Dwan noted, however, that since these sequencing technologies are still unproven, it’s likely that labs will want to hold onto as much data as they can for the next several years until the platforms are perfected — good news for storage vendors, if not for IT managers at sequencing labs.
“The ‘keep everything because we can’ mentality is not feasible for next-generation sequencing.”
As for the best architectures for storing that data in the meantime, the jury is still out. Most speakers said that they are still evaluating different systems. “We’re looking at all of the options for growing our storage capacity,” said Sanger’s Butcher.
In the meantime, genomics labs are running into another challenge: These files are too massive to transfer over most networks. As a result, many groups are relying on what Dwan dubbed “SneakerNet” — researchers are physically moving data on disks down the hall or to another building for data analysis or backup.
Clark described just such a situation at Harvard, where the polony sequencing lab is not connected to the storage network, so researchers use removable drives to move data from workstation to workstation for analysis.
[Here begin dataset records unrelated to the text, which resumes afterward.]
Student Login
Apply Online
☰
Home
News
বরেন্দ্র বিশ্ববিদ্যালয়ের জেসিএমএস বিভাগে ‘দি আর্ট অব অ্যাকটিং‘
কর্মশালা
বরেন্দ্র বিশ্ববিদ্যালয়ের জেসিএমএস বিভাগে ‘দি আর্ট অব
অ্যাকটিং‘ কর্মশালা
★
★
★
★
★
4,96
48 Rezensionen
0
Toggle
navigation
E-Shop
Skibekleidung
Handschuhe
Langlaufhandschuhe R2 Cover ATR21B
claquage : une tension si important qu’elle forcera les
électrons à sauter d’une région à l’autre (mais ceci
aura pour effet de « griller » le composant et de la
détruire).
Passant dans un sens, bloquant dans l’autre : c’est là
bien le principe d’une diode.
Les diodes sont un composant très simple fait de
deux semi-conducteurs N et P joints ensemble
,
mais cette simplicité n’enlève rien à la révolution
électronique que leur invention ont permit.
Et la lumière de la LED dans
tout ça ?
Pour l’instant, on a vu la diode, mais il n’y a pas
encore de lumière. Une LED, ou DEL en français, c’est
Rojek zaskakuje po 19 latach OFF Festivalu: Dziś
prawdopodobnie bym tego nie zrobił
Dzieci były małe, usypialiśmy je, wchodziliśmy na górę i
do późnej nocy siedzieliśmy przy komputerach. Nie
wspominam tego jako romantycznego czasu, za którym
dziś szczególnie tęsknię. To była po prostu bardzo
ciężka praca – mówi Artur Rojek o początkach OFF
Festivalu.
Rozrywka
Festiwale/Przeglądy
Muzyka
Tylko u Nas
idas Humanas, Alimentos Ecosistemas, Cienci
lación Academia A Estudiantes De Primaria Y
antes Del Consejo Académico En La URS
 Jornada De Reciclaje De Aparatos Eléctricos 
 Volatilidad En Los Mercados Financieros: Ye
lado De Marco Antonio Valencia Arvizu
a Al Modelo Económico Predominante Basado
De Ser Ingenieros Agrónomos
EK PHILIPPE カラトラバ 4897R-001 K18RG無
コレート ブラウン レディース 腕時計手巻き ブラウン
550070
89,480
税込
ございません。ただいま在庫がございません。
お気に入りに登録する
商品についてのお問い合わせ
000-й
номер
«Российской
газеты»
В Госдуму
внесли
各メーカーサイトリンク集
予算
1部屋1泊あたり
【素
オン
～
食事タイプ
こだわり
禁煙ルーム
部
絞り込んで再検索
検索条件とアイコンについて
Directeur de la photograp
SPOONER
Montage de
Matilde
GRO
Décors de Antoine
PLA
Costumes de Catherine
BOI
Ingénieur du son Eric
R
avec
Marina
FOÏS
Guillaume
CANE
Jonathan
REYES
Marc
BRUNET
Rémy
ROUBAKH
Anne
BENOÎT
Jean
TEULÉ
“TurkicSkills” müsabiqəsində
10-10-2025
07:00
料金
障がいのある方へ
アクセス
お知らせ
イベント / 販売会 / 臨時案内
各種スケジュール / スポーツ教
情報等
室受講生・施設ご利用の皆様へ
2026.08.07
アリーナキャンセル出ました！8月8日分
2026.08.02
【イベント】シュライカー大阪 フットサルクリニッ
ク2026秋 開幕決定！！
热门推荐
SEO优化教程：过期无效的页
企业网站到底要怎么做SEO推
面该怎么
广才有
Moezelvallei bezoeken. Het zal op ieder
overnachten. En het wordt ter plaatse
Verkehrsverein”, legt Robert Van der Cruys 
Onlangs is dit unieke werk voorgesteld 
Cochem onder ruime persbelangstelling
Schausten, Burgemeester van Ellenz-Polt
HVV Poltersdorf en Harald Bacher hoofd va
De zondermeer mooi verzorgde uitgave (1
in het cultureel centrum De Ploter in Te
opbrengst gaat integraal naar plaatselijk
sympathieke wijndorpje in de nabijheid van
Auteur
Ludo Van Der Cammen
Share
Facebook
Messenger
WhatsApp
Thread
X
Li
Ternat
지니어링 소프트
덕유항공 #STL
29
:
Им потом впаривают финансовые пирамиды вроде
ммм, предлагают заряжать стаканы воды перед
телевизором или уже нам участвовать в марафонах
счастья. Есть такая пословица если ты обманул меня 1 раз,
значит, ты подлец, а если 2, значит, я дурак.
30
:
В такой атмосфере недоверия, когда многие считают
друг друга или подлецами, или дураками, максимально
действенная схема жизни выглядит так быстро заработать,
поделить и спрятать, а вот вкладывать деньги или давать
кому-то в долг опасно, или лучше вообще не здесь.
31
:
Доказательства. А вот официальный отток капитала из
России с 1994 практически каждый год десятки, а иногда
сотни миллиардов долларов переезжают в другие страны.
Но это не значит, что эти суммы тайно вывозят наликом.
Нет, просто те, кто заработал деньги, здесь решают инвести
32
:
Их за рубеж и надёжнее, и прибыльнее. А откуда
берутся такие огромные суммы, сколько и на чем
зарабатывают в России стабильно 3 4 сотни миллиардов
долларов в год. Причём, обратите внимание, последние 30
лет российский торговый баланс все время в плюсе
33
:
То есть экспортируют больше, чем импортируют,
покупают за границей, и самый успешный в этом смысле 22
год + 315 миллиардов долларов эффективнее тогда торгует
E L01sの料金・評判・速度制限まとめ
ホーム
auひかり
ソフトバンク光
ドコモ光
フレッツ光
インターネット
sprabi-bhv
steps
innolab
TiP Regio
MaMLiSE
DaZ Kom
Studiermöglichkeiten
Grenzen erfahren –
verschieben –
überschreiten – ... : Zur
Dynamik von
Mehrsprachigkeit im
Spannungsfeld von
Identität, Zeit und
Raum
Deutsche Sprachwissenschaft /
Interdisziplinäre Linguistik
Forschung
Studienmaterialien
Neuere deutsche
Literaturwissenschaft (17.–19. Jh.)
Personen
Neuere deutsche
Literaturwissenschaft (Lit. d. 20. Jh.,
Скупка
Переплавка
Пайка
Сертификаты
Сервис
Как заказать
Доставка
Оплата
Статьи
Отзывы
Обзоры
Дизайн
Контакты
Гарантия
Butcher noted that it’s impractical to move terabytes of data around a network for analysis, no matter how robust that network may be. “The best way to move terabytes of data is still disk,” he said.
Butcher said his team at the Sanger Institute is exploring ways of processing the data “closer to the machine,” rather than sending the data all around the network. While noting that he’s “still in the process of finding the right tools for doing that,” he said that “data localization and minimal movement around the network are key.”
Dwan said that he is taking a similar approach with the system at the Navy Medical Research hospital, with the goal of “bringing the compute to the data.”
The Broad Institute has already found one approach that appears to work for that problem. Bloom said that Broad has found Sun’s so called “Thumper” data server — the Sun Fire X4500 — is able to process and store data from the Illumina system on a single system, which eliminates the need to transfer files across the network.
Each X4500 can process images for two Illumina Genome Analyzers and store two weeks’ to a month’s worth of data, she said, noting that while the approach appears to be a viable solution to one challenge, “we have solved only some of the problems” raised by next-gen sequencing.